ATCC is dedicated to strengthening biological research and bolstering experimental data by advocating best practices in cell culture. By routinely authenticating your cell lines as well as other critical research components, the individual researchers and the scientific community are better served as the results will be more reliable and reproducible.
Author bio: Maryellen is Vice President of ATCC’s Standards Resource Center (SRC), a business unit focused on standards and related services.
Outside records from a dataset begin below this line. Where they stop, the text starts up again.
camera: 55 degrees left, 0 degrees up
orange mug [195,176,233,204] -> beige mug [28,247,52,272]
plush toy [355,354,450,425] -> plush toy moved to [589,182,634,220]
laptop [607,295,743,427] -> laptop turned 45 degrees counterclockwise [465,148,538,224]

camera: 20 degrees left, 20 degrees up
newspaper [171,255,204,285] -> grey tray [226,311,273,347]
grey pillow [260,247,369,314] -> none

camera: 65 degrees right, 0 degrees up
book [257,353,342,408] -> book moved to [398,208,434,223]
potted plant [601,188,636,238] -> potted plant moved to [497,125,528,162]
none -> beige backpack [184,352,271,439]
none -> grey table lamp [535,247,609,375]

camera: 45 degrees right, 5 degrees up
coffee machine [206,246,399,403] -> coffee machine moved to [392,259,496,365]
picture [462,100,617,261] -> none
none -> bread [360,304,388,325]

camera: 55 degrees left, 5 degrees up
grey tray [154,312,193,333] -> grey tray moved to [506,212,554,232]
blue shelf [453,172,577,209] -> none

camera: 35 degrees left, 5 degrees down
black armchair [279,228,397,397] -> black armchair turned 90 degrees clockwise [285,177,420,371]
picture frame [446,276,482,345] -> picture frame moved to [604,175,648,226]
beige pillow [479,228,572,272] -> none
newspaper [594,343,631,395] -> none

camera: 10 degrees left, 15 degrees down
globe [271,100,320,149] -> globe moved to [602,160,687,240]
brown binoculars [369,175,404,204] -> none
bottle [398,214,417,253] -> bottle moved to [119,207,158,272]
The SRC includes the Central Acquisition Unit (CAU), the Standards Development Organization (SDO), Services and Metrology R&D.
Prior to joining ATCC, Maryellen was Chief Operating Officer and Vice President of Clinical Operations at USDS, Inc., an independent third party evaluating the performance of molecular diagnostic tests to support regulatory, reimbursement, and adoption efforts. She also served as Director of Clinical Biomarkers at Critical Path Institute (C-Path), leading collaborative efforts to evaluate and improve the use of clinical biomarkers and optimize the pathway for development of companion diagnostics. She served as Executive Director of Genomics Services and Director of Biorepository at Gene Logic, Inc., and led business development and marketing efforts at Life Technologies, Inc.
She earned her Ph.D. in Virology from the University of Texas, and completed postdoctoral training in transcriptional regulation at The Johns Hopkins University.